謝玉琰道“這些都是定錢契書,算水鋪子第一次發給大家的利錢。”
郎婦們臉上紛紛露出驚詫的神情。
謝玉琰道“既然是利錢,自然不是白拿的,一張契書一貫銀錢,要從賺的銀錢中扣除,而且這契書一年內不能出賣。”
“契書隻發這一次,日後不會再有。若是有人不想要,我也可以按一份一貫錢給他。”
大娘子說的很清楚了,文書就這些,熱水賣的越好文書越值銀錢,不要文書反而要銀錢才是傻子。
“每個人送來的銀錢數額不同,”謝玉琰道,“文書也是按照數額多少下發,最多十張,最少五張,日後分利也是如此,三成留在公中,由掌事來支配,其餘的算好數目分給大家。”
“今晚大家就將賬目做出來,方便日後核對。”
這麼晚了不能歸家,但大夥兒心裡隻有歡喜。
為啥?這是天大的好事唄?從前族中做買賣,也不會這麼快就分利錢。
大娘子這是給他們吃了一顆定心丸,讓他們更清楚這水鋪子與他們息息相關,這樣自然要更賣力的乾活兒。
謝玉琰轉身走出屋子,幾個郎婦立即忙碌起來。
“咱們這位大娘子與從前那些都不同。
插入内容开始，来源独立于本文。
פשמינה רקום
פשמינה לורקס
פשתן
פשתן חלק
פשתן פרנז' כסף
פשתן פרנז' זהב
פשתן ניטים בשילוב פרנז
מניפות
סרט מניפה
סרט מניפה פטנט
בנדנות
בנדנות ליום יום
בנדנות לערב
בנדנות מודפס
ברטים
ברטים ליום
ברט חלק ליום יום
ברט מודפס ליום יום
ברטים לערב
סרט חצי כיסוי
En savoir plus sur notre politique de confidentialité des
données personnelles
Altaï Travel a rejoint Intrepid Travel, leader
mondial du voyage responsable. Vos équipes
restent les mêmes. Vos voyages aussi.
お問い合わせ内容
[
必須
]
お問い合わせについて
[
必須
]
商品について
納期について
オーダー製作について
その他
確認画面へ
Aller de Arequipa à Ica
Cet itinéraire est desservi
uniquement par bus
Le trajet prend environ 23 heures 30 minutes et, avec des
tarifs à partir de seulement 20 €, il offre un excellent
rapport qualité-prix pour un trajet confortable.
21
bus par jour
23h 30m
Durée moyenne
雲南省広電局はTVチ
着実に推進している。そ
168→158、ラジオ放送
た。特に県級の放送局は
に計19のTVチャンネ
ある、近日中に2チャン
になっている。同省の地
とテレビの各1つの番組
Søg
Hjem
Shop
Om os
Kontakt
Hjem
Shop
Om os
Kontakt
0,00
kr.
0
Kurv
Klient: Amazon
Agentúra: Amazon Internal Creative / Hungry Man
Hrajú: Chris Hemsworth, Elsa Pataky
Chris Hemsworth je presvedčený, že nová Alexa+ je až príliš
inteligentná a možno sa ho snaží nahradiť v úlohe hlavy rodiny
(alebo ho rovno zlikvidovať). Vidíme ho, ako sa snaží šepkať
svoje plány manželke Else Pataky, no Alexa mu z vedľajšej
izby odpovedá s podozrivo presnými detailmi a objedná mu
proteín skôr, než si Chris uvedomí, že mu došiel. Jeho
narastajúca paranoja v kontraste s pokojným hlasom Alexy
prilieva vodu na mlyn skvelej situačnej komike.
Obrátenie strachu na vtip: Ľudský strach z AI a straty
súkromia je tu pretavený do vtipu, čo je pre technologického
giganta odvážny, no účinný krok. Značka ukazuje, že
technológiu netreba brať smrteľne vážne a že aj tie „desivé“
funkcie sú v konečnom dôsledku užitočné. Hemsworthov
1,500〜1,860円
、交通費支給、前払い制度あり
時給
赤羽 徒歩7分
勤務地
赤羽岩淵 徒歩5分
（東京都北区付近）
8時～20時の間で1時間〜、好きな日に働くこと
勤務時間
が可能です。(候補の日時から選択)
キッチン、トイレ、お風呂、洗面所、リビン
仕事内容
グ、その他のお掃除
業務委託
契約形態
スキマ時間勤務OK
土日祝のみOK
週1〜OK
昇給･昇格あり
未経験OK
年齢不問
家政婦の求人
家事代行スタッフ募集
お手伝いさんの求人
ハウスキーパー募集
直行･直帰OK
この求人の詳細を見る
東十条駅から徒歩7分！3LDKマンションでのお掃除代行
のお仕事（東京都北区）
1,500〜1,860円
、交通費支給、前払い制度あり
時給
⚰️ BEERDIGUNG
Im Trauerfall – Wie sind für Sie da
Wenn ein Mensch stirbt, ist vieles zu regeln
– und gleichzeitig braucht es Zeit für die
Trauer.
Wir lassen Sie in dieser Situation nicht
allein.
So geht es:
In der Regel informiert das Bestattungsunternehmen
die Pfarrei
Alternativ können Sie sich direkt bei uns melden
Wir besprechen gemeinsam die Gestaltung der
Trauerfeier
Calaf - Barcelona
”
幾個人都跟著點頭。
旁支族人在族中要受多少委屈,沒有誰比他們更清楚,現在大娘子來了就不一樣,雖然還是讓她們做活計,但至少不會藏著掖著,凡事都擺在明麵上。
……
回到內室,謝玉琰看向張氏“算好賬目後,那十張契書娘就收著。”
張氏忙搖手“我們也沒拿銀錢,這該是你收著。”
謝玉琰又哪裡來的銀錢,說白了還是何氏那小庫房幫他們出的。
“娘心裡也有個盤算,”謝玉琰道,“興許將來水鋪子就要交給娘來管。”
張氏登時慌了神“我哪裡能……管這些……不行,不行……”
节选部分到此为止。